Son bir söz de Türkiye’de kamu diplomasisi yapan kurum ve kuruluşlara. Türkler çeşitli vesilelerle Avrupa metropollerinde sokakları dolduruyor. Yerel yönetimlerin kayıtsızlığından binlerce Türk, meydanlarda oraya buraya saldırıyor gibi bir manzara oluşuyor. Böylesi günler için Yurtdışı Türkler ve Akraba Türkler Başkanlığı bir kutlama konsepti geliştirse ve yerel muhataplarla uygulasa ne iyi olur. Sponsor biletleri sanatçılara verilse. Hem Avrupa ülkeleri hem de bizler rahat ederiz. Bu mümkün mü? Bakın Dortmund, Hamburg ve Berlin sokaklarına. Emniyet Genel Müdürlüğü’ne mensup polis memurları Alman polisi ile caddelerde omuz omuza görev yapıyor.

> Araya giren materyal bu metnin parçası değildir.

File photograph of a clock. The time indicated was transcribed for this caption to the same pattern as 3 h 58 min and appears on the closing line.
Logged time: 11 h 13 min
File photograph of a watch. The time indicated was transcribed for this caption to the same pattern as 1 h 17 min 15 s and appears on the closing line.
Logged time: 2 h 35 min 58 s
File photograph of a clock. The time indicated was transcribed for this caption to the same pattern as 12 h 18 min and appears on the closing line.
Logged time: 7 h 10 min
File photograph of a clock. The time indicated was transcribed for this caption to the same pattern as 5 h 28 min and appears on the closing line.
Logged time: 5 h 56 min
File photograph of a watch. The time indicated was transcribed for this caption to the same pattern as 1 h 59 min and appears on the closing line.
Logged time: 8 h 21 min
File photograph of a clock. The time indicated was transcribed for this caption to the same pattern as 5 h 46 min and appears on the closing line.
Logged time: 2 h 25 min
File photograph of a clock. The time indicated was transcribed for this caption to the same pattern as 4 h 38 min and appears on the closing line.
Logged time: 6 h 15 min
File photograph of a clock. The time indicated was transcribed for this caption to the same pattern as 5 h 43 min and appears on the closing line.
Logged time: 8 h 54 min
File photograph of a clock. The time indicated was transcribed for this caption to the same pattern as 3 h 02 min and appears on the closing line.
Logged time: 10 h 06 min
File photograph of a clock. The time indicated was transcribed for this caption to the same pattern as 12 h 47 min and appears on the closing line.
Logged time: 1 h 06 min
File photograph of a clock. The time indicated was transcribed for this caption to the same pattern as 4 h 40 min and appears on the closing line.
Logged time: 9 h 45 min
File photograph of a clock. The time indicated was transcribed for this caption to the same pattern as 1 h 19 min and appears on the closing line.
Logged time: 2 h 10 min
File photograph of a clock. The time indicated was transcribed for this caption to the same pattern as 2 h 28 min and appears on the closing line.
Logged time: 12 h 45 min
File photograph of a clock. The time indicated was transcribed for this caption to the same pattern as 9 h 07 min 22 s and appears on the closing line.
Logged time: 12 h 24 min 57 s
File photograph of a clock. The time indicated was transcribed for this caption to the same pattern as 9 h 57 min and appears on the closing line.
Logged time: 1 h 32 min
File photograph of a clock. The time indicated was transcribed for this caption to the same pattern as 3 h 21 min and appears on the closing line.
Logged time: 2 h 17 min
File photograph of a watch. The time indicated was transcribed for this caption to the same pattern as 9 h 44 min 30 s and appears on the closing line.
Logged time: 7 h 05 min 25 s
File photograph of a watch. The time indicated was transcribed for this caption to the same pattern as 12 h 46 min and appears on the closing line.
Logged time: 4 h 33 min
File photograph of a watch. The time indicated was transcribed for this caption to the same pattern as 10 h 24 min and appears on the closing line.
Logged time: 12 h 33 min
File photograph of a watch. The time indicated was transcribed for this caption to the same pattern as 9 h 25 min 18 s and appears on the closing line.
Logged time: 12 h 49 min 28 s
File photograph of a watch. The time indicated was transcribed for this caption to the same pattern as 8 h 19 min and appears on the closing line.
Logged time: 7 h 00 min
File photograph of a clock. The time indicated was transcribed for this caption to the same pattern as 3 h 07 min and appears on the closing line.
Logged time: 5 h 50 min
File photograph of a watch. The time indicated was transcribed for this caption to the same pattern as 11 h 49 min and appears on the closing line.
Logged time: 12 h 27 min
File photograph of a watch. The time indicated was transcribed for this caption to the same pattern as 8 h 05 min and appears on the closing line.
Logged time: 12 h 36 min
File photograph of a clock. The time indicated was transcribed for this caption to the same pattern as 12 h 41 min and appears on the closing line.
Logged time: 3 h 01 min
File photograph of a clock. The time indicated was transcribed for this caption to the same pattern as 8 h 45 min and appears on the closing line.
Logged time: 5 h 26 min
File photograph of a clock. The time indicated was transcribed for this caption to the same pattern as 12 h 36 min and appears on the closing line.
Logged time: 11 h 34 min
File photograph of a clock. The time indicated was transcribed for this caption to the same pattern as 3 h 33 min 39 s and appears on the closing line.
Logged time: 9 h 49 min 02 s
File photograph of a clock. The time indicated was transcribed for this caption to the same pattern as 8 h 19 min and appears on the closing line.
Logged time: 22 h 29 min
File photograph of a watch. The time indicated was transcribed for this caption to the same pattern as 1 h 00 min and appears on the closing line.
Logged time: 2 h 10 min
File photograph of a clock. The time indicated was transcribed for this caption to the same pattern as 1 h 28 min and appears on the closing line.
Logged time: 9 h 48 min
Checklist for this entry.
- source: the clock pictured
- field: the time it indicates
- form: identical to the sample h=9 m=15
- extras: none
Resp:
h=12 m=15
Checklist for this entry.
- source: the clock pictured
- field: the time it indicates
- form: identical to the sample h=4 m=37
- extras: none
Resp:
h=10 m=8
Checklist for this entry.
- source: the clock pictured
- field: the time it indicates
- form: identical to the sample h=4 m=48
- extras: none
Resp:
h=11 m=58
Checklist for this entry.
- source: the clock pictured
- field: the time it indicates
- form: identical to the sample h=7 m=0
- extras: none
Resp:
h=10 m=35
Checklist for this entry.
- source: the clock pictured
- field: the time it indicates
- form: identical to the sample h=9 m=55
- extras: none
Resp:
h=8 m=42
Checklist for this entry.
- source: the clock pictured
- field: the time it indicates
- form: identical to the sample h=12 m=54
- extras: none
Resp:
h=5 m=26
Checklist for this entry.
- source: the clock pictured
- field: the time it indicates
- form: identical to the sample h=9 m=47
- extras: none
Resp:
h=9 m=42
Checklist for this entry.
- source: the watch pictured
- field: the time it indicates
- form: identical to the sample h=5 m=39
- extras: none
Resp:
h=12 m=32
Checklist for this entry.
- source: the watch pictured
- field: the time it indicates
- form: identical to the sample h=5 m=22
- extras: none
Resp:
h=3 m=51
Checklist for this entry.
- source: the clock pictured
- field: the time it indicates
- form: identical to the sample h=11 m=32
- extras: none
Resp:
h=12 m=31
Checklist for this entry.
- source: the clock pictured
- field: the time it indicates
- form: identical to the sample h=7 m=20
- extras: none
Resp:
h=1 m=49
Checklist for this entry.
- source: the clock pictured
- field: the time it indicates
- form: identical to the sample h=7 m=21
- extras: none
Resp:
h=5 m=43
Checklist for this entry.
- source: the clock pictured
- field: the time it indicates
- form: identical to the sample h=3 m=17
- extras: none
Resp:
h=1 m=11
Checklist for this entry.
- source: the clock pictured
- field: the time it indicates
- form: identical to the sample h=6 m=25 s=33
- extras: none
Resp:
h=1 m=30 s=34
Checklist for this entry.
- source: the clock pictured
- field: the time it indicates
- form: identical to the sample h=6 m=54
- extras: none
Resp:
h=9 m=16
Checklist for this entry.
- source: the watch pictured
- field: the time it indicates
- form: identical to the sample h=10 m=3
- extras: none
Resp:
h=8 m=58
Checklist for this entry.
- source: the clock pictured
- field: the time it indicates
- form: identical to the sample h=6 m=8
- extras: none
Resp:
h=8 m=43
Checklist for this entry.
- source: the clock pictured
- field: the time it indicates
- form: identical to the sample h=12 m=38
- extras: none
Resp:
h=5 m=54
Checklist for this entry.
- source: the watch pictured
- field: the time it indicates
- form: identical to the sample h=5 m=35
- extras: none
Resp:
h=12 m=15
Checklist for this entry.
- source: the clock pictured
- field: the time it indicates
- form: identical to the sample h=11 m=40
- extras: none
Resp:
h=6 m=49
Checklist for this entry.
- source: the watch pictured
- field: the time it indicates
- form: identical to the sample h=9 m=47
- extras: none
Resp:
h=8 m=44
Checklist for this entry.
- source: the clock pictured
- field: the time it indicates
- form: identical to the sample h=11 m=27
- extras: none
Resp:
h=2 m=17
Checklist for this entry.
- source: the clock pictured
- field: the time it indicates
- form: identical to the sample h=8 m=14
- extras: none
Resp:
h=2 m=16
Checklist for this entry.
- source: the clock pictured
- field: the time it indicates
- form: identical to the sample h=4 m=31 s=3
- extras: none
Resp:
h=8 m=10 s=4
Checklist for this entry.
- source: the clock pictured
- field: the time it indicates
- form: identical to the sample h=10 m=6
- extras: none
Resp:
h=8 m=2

Birçok sanatçımız Almanya’da yaşıyor. Sokaklar marjinallerden temizlenir. Olası bir final, bayrama döner. Türk dostu Teknik Direktör Christoph Daum da bu görüşte. Alman medyasında demeç veren Daum “Almanya finali Türkiye ile oynar” diyor.

Türkiye Almanya’nın spor gündemine o kadar hakim ki... Dortmund’un başında Nuri Şahin bulunuyor. Ülke hâlâ bugün bile Mesut Özil’i konuşuyor.

Almanya’yı sallayan Milli Takım'ın olası rakipleri arasında Murat Yakın’ın teknik direktörü olduğu İsviçre var. Alman Milli Takımı'nın Kaptanı İlkay Gündoğan.

Neticeler ne olursa olsun, bugün olduğu gibi yarın da Almanya-Türk futbolunu konuşacak. Almanya yaşamın her alanında zaten Almanya-Türkiye futbol finalini yaşıyor. Bu kaderden kaçış yok.

Leipzig’de Viyana’nın düşüşü ile başlayan süreç Berlin’de Amsterdam’ın fethi ile taçlanırsa yarı final şölenine hazır olalım.